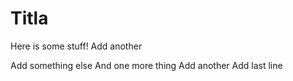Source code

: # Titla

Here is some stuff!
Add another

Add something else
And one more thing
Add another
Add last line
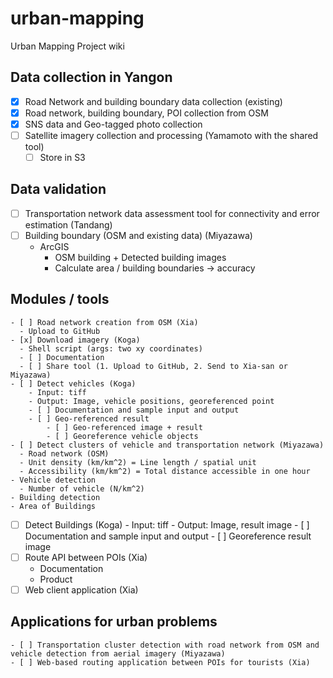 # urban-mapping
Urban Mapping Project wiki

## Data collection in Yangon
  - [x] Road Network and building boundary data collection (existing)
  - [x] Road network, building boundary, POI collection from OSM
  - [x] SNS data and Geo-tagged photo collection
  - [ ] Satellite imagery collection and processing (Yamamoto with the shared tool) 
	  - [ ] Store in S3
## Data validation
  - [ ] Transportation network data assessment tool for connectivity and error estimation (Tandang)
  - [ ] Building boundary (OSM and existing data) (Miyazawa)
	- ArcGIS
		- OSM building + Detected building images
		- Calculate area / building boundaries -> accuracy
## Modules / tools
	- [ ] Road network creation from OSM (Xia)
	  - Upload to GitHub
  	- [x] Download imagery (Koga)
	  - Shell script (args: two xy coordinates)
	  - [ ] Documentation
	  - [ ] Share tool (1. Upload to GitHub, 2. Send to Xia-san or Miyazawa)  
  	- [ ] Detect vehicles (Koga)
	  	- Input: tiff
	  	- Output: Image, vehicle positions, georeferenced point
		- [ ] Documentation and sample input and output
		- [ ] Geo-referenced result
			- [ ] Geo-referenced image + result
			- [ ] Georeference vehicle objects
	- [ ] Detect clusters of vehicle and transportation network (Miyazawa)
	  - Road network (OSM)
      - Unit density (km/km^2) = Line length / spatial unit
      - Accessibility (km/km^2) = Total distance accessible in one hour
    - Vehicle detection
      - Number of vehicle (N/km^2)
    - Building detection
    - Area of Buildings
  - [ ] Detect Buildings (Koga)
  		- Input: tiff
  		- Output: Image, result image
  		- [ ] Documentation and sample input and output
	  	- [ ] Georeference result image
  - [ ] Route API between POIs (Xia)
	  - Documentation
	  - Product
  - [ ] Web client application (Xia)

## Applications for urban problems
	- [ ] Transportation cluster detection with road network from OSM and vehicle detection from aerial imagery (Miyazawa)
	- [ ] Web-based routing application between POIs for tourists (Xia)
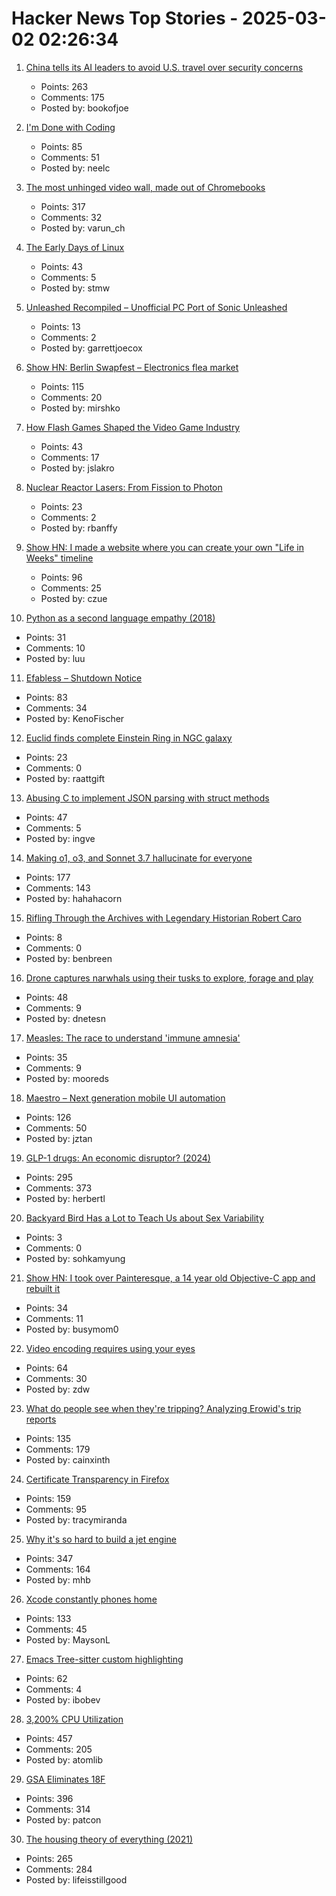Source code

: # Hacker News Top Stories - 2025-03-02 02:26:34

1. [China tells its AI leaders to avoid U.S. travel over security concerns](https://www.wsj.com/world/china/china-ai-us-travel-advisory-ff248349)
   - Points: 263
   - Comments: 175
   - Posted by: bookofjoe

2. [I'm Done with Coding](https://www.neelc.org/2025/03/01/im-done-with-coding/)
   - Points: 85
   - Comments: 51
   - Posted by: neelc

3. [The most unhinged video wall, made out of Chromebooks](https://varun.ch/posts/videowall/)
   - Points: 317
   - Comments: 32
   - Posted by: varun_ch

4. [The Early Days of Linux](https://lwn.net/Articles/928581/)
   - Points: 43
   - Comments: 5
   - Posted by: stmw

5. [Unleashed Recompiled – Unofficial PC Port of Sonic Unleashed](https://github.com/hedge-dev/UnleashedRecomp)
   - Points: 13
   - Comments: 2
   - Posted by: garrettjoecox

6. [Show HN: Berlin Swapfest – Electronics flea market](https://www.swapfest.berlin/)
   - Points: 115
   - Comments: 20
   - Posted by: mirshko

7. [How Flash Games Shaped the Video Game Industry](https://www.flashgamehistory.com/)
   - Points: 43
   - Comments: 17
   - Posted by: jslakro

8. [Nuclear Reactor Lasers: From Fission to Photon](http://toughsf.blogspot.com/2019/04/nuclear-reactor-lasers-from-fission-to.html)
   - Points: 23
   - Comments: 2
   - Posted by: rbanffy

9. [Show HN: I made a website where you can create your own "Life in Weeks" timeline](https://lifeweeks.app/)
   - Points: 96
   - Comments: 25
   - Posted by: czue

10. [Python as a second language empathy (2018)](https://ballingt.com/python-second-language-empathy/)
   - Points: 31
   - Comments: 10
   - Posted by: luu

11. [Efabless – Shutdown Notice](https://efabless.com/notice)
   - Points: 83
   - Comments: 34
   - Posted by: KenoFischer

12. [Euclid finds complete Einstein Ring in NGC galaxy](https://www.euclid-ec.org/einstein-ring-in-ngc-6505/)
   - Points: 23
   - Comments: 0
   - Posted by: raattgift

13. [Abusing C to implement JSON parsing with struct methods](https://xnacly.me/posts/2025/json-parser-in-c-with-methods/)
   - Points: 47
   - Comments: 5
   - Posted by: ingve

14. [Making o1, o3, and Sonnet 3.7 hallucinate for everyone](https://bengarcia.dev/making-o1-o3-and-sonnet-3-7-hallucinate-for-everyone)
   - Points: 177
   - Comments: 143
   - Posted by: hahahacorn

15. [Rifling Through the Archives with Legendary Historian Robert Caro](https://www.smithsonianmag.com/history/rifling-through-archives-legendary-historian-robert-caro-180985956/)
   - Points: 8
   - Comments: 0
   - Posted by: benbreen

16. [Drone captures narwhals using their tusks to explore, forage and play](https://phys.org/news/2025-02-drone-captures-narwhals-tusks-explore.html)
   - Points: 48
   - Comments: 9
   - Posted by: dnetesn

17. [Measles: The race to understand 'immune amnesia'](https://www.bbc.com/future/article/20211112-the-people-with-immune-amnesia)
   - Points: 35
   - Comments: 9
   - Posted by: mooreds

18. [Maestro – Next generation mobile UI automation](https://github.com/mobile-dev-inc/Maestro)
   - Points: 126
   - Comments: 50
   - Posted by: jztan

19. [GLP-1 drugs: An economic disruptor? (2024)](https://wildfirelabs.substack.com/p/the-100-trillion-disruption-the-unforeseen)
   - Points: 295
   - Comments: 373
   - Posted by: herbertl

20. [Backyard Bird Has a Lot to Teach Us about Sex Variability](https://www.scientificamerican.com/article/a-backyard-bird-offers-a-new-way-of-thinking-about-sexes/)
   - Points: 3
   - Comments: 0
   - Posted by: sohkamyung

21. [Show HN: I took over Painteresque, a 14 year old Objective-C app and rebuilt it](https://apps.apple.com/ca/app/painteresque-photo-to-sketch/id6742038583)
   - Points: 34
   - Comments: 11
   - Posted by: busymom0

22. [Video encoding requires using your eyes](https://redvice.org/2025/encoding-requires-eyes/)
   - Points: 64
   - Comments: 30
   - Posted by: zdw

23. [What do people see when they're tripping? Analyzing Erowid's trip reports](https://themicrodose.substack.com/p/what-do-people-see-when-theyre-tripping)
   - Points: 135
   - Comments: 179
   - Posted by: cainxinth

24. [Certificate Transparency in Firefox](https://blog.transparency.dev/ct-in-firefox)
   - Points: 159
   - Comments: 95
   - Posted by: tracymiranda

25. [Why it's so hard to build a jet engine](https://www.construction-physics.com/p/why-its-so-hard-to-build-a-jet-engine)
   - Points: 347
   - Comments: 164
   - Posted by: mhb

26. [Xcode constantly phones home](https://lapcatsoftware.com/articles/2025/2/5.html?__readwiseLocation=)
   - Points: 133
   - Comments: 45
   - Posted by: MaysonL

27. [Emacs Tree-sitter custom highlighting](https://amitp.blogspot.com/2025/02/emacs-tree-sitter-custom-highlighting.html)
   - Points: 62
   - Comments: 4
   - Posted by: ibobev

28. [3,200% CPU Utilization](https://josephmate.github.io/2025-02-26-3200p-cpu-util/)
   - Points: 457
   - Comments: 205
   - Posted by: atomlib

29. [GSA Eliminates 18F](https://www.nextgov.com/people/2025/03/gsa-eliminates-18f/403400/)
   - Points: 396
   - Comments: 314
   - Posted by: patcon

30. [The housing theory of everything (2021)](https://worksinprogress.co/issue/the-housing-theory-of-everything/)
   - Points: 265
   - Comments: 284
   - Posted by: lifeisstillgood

□ □ □

Check each line of the entries above, and show every one holding the word "Koga".

  	- [x] Download imagery (Koga)
  	- [ ] Detect vehicles (Koga)
  - [ ] Detect Buildings (Koga)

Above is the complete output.